▶ INPUT
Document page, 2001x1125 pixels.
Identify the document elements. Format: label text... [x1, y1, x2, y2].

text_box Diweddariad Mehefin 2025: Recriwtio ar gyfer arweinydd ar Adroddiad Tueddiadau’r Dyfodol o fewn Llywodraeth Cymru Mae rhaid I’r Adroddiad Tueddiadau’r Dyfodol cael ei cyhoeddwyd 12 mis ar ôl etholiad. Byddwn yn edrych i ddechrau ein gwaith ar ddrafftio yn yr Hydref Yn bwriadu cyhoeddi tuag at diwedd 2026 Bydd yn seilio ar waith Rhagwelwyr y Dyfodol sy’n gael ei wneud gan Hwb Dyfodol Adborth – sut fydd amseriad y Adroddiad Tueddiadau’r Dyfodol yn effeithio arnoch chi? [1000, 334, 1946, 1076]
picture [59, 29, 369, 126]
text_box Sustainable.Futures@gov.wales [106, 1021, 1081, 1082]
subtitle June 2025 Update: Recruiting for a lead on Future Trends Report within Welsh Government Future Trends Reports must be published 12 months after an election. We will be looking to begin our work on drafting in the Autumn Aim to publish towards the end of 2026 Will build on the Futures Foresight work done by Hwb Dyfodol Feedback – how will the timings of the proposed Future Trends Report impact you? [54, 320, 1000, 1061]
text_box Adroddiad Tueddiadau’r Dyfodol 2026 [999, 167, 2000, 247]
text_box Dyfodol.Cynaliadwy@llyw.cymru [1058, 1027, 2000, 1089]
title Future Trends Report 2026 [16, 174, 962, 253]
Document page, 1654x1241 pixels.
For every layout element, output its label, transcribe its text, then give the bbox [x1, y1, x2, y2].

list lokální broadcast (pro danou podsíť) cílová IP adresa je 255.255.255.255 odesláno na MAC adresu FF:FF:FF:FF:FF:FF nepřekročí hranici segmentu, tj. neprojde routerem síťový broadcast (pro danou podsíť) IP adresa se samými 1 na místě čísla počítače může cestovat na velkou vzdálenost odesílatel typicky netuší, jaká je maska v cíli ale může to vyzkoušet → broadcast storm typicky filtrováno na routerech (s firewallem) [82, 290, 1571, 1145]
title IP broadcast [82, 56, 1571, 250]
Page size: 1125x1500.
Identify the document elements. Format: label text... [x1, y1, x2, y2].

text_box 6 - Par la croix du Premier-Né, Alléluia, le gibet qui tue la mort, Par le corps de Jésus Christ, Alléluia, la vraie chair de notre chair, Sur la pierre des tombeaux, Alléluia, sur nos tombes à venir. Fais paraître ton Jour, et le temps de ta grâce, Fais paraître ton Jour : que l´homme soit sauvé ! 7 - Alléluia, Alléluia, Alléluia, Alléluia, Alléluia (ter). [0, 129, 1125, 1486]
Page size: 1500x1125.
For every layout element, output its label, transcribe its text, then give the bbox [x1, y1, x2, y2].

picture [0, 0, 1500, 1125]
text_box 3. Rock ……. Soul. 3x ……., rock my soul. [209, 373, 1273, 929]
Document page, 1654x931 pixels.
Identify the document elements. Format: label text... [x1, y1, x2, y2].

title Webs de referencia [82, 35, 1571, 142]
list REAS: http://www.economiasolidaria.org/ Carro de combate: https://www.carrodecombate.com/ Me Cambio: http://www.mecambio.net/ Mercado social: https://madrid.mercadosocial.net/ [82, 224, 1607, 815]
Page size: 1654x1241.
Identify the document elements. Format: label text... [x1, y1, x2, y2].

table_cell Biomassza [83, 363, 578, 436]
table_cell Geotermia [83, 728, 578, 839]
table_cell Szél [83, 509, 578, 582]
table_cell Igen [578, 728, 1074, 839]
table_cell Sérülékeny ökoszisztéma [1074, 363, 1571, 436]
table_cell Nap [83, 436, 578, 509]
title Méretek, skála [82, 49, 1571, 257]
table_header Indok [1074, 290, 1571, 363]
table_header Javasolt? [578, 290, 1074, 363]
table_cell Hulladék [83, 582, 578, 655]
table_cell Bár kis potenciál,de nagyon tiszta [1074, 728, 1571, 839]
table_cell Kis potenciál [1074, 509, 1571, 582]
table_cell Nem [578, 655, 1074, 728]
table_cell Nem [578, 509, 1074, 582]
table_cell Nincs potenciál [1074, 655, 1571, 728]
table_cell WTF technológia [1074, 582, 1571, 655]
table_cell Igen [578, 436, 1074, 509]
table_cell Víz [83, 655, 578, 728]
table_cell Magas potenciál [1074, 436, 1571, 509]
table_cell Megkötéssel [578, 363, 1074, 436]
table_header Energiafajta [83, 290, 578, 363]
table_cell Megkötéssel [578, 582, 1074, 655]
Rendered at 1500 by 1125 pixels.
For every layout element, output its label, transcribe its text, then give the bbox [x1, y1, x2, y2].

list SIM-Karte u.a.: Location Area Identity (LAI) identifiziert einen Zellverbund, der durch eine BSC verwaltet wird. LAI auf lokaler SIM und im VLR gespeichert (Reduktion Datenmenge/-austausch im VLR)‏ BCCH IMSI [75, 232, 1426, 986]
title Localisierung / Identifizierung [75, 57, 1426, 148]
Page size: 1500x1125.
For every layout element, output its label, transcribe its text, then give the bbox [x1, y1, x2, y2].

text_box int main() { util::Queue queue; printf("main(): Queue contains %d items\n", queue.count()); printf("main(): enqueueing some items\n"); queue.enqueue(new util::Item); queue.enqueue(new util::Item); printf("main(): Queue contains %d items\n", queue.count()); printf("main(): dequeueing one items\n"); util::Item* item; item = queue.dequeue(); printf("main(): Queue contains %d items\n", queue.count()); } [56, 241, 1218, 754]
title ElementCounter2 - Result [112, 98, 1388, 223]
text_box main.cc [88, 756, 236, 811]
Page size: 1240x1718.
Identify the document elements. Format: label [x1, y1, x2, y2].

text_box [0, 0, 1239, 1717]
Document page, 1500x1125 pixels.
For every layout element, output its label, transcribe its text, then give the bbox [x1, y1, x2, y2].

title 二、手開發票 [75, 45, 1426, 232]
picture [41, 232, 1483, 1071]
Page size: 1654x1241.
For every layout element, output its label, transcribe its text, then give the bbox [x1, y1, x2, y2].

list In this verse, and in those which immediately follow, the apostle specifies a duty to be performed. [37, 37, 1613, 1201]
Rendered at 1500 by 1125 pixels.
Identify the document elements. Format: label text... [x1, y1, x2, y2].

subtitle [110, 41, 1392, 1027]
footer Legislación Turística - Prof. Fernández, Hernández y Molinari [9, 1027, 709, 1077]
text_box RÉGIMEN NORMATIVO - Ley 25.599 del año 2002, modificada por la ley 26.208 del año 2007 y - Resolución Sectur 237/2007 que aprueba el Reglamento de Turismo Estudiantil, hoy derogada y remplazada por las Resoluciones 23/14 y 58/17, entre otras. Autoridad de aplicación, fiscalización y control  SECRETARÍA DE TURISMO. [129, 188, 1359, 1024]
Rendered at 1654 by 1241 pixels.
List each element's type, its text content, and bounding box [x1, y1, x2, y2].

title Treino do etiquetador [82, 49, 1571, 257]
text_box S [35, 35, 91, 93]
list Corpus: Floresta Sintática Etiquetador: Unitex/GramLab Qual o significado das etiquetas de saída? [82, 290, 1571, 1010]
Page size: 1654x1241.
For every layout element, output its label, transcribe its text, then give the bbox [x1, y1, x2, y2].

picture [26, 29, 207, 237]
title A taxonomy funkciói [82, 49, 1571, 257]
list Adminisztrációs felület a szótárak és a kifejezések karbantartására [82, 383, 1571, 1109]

▶ PROBLEM DESCRIPTION
From the entries above, copy out every line that contains the string "pixels". Case counts: a line qualifies only if its capitalization matches.

▶ FULL OUTPUT
Document page, 2001x1125 pixels.
Document page, 1654x1241 pixels.
Document page, 1654x931 pixels.
Rendered at 1500 by 1125 pixels.
Document page, 1500x1125 pixels.
Rendered at 1500 by 1125 pixels.
Rendered at 1654 by 1241 pixels.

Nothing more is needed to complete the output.